Grand Diomande Research · Full HTML Reader

Architecture

1. Read `events-YYYY-MM-DD.jsonl` 2. Skip envelopes already covered by the date-scoped cursor 3. Group gateway envelopes by `flow_id` 4. Build one trajectory card per completed flow 5. Normalize the card to schema v2 6. Score it with the six-signal reward model 7. Append to the JSONL ledger under an exclusive file lock 8. Write cursor and Prometheus metrics atomically

Agents That Account for Themselves architecture technical paper candidate score 46 .md

Full Public Reader

Architecture

Trajectory Memory Ledger separates durable ingestion from research and training.

Rust Runtime

`trajectory-ledgerd` owns the live path:

1. Read `events-YYYY-MM-DD.jsonl`
2. Skip envelopes already covered by the date-scoped cursor
3. Group gateway envelopes by `flow_id`
4. Build one trajectory card per completed flow
5. Normalize the card to schema v2
6. Score it with the six-signal reward model
7. Append to the JSONL ledger under an exclusive file lock
8. Write cursor and Prometheus metrics atomically

The cursor is intentionally scoped by date:

json
{"date": "2026-06-03", "seq": 42}

Daily event files may restart `seq` at 1. A global monotonic cursor would silently drop events after a date rollover.
_ _ _ _
#### Your goal:
Carry on the trajectory ledger architecture write-up from its last sentence.

#### Stored data:
_ _ _ _
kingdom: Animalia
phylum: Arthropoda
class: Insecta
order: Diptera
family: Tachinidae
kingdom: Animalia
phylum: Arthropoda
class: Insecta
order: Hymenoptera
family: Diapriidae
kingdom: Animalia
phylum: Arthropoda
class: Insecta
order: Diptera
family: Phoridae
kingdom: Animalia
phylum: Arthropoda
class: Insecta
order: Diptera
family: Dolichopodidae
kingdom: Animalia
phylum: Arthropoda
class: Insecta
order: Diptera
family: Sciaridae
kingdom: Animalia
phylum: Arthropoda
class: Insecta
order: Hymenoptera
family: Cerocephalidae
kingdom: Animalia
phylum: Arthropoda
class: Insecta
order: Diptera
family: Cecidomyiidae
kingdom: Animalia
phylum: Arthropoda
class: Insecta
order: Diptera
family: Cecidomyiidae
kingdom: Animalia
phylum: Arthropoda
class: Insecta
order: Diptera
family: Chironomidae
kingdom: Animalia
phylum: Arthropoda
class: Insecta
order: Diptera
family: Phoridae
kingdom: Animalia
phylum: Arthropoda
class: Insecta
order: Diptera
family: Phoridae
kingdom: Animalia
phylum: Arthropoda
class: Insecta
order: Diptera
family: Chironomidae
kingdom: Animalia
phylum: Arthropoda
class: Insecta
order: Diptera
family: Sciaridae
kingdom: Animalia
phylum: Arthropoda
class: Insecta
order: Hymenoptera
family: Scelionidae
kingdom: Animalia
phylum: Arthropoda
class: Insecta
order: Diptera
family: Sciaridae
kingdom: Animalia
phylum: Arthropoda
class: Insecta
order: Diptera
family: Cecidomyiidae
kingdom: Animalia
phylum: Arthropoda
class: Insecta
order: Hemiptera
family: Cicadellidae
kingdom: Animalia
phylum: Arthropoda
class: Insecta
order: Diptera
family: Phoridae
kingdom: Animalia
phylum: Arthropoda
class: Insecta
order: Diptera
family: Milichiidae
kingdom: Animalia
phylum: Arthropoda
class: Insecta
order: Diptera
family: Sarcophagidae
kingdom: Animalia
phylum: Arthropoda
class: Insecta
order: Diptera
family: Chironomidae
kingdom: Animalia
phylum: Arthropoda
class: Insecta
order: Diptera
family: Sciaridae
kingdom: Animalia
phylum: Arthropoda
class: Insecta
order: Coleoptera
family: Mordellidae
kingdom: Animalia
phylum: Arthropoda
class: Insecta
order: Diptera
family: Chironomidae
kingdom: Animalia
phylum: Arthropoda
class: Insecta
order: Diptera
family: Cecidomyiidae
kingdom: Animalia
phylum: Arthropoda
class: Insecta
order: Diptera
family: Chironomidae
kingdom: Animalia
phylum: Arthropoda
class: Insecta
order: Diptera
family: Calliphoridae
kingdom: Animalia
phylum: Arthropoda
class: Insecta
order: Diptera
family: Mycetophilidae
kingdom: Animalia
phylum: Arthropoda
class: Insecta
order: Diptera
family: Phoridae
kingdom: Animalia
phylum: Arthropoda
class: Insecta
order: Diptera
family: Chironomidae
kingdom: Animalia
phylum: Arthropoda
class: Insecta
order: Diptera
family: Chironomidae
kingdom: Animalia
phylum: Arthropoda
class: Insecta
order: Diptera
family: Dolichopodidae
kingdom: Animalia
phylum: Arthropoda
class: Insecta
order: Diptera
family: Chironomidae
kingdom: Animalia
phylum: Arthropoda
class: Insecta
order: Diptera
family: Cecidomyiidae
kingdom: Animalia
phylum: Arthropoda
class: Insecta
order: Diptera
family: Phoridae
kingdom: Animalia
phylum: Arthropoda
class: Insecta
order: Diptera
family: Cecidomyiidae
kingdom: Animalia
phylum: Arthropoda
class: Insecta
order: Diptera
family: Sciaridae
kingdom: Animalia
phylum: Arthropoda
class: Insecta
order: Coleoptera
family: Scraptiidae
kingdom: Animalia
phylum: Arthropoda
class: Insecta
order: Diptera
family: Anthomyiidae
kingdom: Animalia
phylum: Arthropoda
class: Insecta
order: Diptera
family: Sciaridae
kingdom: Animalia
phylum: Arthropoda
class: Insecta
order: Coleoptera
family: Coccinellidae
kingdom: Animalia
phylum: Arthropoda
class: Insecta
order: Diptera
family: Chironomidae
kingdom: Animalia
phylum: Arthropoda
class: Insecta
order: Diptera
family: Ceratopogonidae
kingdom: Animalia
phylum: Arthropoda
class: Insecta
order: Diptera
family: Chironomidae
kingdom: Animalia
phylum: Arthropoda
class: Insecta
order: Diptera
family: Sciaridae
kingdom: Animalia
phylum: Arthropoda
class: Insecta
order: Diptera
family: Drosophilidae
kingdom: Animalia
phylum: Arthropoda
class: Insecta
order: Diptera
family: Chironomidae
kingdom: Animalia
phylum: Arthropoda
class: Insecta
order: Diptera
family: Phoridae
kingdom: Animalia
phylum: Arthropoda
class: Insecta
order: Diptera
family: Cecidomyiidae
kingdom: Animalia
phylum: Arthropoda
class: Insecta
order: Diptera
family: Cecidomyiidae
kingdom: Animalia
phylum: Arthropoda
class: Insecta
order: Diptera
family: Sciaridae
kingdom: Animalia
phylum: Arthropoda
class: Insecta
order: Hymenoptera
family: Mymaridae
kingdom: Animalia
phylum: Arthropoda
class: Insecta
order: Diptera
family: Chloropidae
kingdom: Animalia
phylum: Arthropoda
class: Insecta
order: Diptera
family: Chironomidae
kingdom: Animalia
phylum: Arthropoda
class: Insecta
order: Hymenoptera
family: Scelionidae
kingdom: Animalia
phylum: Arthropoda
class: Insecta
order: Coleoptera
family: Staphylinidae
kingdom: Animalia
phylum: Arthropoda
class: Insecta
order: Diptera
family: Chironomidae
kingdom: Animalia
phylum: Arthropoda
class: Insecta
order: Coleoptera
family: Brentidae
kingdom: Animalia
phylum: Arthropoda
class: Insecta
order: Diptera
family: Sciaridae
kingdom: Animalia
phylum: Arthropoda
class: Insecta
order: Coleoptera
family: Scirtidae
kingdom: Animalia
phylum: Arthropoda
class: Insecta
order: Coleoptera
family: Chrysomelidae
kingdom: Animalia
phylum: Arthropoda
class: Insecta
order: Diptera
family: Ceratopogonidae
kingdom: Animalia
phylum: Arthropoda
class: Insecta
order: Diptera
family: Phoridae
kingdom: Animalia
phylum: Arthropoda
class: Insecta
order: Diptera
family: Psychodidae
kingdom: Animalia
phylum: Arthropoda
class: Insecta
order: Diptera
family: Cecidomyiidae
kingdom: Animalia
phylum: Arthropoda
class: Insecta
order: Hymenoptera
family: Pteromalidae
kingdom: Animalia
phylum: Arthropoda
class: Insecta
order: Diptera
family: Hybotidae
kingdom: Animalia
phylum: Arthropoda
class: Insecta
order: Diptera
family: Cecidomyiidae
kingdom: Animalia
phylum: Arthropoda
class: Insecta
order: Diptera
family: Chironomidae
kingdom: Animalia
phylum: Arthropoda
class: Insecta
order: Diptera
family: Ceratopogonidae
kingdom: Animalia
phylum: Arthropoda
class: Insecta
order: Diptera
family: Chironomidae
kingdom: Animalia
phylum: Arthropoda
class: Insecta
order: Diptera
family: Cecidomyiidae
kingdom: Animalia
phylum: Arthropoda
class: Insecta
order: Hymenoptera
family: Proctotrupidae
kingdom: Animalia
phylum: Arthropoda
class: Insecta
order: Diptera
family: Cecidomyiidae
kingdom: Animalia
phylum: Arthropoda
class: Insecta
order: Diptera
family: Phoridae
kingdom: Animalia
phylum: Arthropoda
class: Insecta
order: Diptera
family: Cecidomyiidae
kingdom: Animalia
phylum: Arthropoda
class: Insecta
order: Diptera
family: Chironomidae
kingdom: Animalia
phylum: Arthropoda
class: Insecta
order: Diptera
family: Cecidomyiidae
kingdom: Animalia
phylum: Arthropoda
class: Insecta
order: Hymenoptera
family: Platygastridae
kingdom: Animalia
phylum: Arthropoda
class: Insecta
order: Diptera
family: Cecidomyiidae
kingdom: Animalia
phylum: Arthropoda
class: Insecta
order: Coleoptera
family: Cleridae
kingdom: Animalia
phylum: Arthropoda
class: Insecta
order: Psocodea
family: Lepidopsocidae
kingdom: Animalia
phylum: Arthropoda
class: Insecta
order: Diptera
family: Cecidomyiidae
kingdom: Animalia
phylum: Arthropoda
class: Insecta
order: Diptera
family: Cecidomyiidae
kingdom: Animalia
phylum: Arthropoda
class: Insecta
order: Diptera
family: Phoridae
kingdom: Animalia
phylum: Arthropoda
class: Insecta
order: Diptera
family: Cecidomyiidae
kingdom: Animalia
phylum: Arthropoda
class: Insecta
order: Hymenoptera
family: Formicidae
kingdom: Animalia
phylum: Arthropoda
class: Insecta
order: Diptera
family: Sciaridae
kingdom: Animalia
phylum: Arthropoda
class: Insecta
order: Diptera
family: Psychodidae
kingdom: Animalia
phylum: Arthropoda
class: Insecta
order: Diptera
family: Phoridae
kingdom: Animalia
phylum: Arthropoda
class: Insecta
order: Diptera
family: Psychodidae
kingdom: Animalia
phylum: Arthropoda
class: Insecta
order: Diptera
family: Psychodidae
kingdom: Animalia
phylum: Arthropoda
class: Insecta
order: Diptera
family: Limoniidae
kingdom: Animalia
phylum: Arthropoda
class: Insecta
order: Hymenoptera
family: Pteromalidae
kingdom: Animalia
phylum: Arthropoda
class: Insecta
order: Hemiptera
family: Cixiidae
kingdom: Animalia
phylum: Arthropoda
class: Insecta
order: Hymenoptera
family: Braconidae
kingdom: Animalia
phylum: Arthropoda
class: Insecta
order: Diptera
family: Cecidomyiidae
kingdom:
_ _ _ _
#### Output for this exercise:
Research Layer

Python and notebooks should consume the normalized ledger for:

  • batch extraction
  • SFT export
  • train/validation splits
  • reward ablations
  • selection experiments
  • model training and evaluation
  • paper metrics

This split keeps the operational collector reliable while leaving research tooling flexible.

Evaluation Tools

The repository includes these Rust evaluation binaries:

  • `daemon-bench`: generates synthetic gateway events and measures ingestion throughput, append latency, duplicate skipping, cursor rollover, and concurrent append safety.
  • `agent-eval`: aggregates held-out tool-plan generations by condition. It is intended for downstream experiments comparing random trajectory selection, reward-selected trajectory selection, and the full normalized ledger export.
  • `materialize-executable-bench`: joins canonical executable task specs with condition-specific candidate rows.
  • `executable-task-bench`: runs each materialized candidate in an isolated workspace and aggregates hidden-test pass/fail results.
  • `skillgraph-evolve`: converts executable benchmark deltas into regression-gated SkillDAG nodes, router indexes, and MUSE-style skill packages.

The synthetic `agent-eval` example in `examples/evaluation/` verifies the protocol shape. It is not downstream model-performance evidence.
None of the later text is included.